Inmiddels is gebleken dat de BAR-vergunning overbodig is omdat:

  • deze slechts wordt verleend wanneer de in artikel 3.3 Telecommunicatiewet voorgeschreven vergunning is verleend;

  • hier met betrekking tot het gebruik van de frequentieruimte van het luchtvaartuig geen aparte afweging aan ten grondslag ligt; en

  • de op grond van artikel 3.3 Telecommunicatiewet verleende vergunningen eveneens ten aanzien van luchtvaartuigen worden verstrekt.

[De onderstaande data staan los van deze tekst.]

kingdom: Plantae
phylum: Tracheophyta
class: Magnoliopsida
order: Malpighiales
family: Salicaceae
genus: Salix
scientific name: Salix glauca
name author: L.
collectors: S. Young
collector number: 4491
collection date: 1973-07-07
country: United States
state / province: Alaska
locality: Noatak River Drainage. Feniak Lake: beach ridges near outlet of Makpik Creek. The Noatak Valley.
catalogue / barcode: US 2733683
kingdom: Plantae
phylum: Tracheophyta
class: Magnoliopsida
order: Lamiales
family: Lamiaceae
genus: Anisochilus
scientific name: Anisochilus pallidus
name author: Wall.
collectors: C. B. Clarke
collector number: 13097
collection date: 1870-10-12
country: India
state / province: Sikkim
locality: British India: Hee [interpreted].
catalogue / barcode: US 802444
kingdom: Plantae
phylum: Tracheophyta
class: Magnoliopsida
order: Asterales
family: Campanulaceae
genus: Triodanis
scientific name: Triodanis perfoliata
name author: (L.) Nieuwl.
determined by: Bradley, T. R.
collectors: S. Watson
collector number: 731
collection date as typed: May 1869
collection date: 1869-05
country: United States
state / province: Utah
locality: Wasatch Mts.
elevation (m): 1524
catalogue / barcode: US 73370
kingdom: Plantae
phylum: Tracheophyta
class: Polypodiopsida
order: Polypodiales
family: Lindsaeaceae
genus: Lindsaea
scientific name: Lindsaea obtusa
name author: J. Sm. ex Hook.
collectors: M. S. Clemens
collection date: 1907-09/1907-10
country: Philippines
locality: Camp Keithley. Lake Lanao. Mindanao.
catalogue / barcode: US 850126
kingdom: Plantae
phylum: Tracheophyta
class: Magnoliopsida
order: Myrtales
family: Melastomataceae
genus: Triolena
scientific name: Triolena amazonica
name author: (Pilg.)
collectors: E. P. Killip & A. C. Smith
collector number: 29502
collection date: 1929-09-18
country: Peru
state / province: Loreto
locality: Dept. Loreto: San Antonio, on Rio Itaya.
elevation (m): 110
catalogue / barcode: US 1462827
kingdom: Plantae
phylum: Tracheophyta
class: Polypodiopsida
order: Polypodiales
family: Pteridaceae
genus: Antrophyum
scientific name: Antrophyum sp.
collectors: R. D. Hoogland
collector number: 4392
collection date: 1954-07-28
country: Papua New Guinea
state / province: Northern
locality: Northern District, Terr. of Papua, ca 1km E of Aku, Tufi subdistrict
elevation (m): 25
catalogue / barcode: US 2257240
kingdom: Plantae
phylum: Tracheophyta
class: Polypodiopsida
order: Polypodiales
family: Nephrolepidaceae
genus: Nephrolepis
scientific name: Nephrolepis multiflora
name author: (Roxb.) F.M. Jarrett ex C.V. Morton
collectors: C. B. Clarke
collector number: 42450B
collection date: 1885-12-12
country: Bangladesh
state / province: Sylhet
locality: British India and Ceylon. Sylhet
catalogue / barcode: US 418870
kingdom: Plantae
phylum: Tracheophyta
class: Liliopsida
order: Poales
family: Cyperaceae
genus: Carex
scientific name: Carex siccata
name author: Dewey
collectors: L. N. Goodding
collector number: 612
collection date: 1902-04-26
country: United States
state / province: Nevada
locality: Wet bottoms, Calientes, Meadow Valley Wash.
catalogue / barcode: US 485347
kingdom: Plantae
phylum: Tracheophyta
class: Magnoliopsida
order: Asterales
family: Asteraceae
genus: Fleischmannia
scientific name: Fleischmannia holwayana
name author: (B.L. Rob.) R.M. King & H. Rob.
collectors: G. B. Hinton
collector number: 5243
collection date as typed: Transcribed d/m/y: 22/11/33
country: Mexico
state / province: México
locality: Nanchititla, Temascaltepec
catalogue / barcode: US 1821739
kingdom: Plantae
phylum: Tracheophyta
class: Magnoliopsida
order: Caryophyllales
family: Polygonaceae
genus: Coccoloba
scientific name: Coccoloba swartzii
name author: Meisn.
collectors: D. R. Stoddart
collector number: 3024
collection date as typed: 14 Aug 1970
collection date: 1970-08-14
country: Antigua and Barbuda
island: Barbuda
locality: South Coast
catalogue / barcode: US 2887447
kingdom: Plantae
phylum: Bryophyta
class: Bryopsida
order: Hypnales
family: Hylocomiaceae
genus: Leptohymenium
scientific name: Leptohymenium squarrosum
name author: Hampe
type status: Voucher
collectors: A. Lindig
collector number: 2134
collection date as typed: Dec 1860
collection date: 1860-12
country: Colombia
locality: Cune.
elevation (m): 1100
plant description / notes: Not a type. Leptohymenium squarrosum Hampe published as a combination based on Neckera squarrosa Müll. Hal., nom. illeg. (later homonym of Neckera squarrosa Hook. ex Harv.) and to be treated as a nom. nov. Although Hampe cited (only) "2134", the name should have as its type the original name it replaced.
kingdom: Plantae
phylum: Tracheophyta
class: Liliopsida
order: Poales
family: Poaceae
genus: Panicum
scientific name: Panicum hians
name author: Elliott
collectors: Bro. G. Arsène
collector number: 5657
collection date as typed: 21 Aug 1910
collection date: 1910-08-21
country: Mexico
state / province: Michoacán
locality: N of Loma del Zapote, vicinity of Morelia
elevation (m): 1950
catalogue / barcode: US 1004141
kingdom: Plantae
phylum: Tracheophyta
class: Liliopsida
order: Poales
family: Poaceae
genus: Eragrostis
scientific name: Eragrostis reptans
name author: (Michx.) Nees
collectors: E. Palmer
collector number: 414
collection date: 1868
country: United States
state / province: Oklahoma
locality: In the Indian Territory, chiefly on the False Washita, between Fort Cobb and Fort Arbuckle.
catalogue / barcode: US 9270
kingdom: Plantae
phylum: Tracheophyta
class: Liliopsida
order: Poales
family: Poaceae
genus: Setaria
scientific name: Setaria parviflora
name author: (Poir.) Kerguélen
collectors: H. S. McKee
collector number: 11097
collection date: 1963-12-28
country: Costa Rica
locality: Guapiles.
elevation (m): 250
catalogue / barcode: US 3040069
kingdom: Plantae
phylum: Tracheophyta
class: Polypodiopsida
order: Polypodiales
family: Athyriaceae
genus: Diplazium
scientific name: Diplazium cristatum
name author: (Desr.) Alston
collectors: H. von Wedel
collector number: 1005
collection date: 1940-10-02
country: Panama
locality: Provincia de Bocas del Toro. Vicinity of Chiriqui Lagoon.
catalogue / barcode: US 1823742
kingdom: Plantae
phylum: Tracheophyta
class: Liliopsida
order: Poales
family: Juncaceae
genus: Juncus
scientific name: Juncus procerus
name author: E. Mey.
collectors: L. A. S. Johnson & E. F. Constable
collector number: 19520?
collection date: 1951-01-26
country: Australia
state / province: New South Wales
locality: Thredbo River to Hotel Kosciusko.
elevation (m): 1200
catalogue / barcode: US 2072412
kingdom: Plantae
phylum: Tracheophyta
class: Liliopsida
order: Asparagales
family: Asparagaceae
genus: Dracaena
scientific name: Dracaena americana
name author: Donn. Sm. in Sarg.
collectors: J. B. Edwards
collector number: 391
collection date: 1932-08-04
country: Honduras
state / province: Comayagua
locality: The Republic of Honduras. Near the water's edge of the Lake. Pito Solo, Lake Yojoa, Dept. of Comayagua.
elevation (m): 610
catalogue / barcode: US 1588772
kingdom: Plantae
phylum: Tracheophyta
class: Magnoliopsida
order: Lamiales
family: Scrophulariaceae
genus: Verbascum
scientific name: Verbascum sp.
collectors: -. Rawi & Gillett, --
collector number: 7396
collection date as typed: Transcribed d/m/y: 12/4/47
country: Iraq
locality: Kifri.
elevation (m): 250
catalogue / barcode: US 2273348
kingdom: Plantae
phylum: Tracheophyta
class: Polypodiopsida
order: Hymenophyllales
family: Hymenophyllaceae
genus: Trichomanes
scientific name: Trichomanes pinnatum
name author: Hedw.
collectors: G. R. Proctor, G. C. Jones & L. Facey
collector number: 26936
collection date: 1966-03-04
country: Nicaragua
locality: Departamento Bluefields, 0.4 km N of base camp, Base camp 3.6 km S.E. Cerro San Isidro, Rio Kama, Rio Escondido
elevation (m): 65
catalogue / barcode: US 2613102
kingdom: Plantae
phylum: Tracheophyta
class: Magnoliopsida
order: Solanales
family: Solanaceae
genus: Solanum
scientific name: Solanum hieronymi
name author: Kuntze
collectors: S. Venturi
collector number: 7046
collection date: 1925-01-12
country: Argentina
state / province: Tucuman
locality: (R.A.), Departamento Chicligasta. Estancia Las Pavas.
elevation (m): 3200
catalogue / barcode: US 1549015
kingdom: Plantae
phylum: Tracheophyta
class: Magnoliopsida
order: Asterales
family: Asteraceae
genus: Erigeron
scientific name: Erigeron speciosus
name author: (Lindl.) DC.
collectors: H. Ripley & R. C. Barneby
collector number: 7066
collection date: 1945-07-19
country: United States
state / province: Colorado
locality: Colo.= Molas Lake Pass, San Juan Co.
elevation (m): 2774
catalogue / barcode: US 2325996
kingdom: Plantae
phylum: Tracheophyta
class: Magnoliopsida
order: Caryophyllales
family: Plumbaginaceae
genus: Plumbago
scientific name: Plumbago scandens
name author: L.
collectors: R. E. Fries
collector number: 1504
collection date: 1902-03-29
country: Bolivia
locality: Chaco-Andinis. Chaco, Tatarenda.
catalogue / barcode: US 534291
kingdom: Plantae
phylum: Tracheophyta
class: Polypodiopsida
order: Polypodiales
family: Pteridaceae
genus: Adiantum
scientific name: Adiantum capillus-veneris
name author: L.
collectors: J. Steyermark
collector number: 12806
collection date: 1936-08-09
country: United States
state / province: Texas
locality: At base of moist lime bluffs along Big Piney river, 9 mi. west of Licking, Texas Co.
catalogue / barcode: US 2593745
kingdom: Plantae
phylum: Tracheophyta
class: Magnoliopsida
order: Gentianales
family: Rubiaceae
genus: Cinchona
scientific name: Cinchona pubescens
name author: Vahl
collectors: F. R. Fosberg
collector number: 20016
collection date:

Gelet op het voorgaande is artikel 5, onderdeel g, van de Regeling vluchtuitvoering zodanig gewijzigd dat voor het vereiste van een radiostation licence die wordt voorgeschreven door het ICAO-verdrag uitsluitend wordt verwezen naar de vergunning, bedoeld in artikel 3.3 van de Telecommunicatiewet.

Uit de wijziging vloeien geen nalevingskosten zoals financiële kosten, inhoudelijke nalevingkosten of administratieve lasten voort. De wijziging draagt bij aan het terugdringen van de regeldruk door het doen vervallen van een vergunningplicht die een doublure vormde met een vergunning op grond van de Telecommunicatiewet.

Teneinde te voldoen aan het systeem van Vaste verandermomenten voor wet- en regelgeving zal de wijziging op 1 oktober 2011 in werking treden. Aangezien de wijziging met name voor belanghebbenden het voordeel met zich mee brengt dat deze kunnen volstaan met een vergunning op grond van de Telecommunicatiewet vindt de bekendmaking van deze wijziging niet minimaal 2 maanden voor de inwerkingtreding van de wijziging maar zo spoedig mogelijk plaats.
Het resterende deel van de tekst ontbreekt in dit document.